__Text block__

⟨

This is going to seem like a dumb statement, but make sure that you have enough cash for the next three months. Your pension check may not start up until the beginning of the month following your retirement. Your 401(k)/IRA rollover may hit a bureaucratic delay. You may be getting a humongous credit card bill for all the celebrating you did the month before.

Make sure your home answering machine can record a half-dozen messages a day during your first week of ER. If your outgoing message is work-related then change it. You might want to consider de-listing your phone number or changing it completely!

In the month before your final day, decide how you're going to respond to the following questions:
- Can you stay a couple weeks (months/years) longer?
- Can you go part-time?
- After you're gone, where can we reach you with questions?
- Can you come in for lunch next week?
- We're looking for a volunteer to...
- Hey, you're retired! Can you help me with...
- We know you retired last month, but we need you to come in to take care of...

Don't be rude or crass. This is a great opportunity to tell your bosses & co-workers what you really think of them as you exit the smoking rubble, but it's not a classy way to behave. It's also an admission that you were unwilling to deal with the issues when you were working with these people, and you don't want to make things worse than they already are for your workplace friends. Focus on your new life, not your old scores.

⟩

__What to do__
a) In the retirement advice text, transcribe the part that opens with the words containing "In the month" and closes with "take care of...".
b) According to the retirement advice text, how many messages a day should a home answering machine be able to record during the first week of early retirement?

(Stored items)
⟨

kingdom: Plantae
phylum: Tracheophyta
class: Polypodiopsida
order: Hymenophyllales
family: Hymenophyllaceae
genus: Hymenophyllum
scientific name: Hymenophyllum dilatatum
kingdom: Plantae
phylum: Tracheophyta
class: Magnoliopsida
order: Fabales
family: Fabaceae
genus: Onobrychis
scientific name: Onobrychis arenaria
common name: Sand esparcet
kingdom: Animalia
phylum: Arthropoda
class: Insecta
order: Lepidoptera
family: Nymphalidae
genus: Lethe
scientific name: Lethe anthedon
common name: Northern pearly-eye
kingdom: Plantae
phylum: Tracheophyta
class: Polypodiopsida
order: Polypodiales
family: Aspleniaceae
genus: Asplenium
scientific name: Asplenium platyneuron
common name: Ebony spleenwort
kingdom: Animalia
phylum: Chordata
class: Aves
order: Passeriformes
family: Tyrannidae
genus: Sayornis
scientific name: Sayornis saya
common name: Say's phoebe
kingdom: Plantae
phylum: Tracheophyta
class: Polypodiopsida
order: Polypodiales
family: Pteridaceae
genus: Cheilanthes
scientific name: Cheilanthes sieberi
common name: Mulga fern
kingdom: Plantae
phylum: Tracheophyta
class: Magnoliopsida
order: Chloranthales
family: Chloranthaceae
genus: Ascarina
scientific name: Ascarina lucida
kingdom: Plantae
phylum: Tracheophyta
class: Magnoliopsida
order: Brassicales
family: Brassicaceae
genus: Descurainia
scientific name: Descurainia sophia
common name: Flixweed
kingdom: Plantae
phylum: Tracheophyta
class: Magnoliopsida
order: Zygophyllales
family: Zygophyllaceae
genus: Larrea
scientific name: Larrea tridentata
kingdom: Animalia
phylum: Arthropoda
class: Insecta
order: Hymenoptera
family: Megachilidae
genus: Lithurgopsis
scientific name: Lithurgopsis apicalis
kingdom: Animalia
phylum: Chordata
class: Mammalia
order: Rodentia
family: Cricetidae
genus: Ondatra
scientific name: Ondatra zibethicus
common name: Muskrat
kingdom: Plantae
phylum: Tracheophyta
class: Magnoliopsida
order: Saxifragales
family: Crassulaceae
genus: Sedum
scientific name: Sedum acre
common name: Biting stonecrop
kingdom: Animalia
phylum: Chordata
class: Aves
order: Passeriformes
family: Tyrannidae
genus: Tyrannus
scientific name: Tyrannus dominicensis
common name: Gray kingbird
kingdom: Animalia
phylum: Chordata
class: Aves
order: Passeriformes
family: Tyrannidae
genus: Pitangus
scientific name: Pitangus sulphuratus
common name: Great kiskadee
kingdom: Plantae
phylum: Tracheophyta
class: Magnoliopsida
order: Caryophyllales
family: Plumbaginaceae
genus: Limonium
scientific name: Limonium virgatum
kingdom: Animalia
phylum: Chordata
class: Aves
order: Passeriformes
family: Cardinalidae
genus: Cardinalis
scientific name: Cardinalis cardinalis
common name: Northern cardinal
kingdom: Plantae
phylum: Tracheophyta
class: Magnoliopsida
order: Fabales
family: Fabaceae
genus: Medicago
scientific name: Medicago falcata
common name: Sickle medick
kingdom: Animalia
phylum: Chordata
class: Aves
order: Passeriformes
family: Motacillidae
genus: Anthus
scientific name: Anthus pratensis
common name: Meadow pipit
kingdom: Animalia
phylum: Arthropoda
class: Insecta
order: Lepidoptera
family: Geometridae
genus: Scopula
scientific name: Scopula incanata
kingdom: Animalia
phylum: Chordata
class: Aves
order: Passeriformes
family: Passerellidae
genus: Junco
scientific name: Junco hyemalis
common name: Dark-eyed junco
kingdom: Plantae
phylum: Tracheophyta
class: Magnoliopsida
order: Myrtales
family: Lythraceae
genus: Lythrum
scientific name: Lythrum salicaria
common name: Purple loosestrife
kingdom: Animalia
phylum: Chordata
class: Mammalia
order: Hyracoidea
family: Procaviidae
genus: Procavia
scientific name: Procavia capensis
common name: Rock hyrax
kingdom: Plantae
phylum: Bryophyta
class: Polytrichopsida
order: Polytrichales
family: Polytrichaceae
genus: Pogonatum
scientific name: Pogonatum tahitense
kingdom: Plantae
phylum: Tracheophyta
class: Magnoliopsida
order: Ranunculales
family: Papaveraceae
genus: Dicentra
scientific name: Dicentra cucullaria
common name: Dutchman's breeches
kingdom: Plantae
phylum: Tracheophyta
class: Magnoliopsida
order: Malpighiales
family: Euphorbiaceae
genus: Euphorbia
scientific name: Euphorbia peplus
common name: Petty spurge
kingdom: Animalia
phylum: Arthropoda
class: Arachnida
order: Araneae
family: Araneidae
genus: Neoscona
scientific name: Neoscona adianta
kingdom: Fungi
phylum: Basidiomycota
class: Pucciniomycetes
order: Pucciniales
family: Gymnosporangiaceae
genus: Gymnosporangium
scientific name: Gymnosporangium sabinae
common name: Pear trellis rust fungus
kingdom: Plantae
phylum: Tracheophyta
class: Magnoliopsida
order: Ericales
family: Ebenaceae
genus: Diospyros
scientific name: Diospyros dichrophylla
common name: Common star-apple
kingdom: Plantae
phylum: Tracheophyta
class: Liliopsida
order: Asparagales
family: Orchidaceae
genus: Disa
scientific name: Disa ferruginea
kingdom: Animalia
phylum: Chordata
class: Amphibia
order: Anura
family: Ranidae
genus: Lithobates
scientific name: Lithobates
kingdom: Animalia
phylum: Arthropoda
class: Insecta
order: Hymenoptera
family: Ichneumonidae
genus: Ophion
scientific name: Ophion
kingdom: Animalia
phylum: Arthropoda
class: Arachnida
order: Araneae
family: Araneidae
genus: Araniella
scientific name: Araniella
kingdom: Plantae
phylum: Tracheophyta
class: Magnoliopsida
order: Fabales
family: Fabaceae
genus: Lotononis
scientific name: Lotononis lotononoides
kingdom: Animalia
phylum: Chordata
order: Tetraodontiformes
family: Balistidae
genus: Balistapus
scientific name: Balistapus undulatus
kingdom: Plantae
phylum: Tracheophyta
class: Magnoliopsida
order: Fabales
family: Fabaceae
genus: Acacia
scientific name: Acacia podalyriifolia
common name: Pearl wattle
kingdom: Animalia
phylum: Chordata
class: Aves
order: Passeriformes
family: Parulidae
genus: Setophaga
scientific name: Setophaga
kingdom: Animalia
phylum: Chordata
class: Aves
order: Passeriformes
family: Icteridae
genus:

⟩

__List of answers__
a)
In the month before your final day, decide how you're going to respond to the following questions:
- Can you stay a couple weeks (months/years) longer?
- Can you go part-time?
- After you're gone, where can we reach you with questions?
- Can you come in for lunch next week?
- We're looking for a volunteer to...
- Hey, you're retired! Can you help me with...
- We know you retired last month, but we need you to come in to take care of...

b) A half-dozen.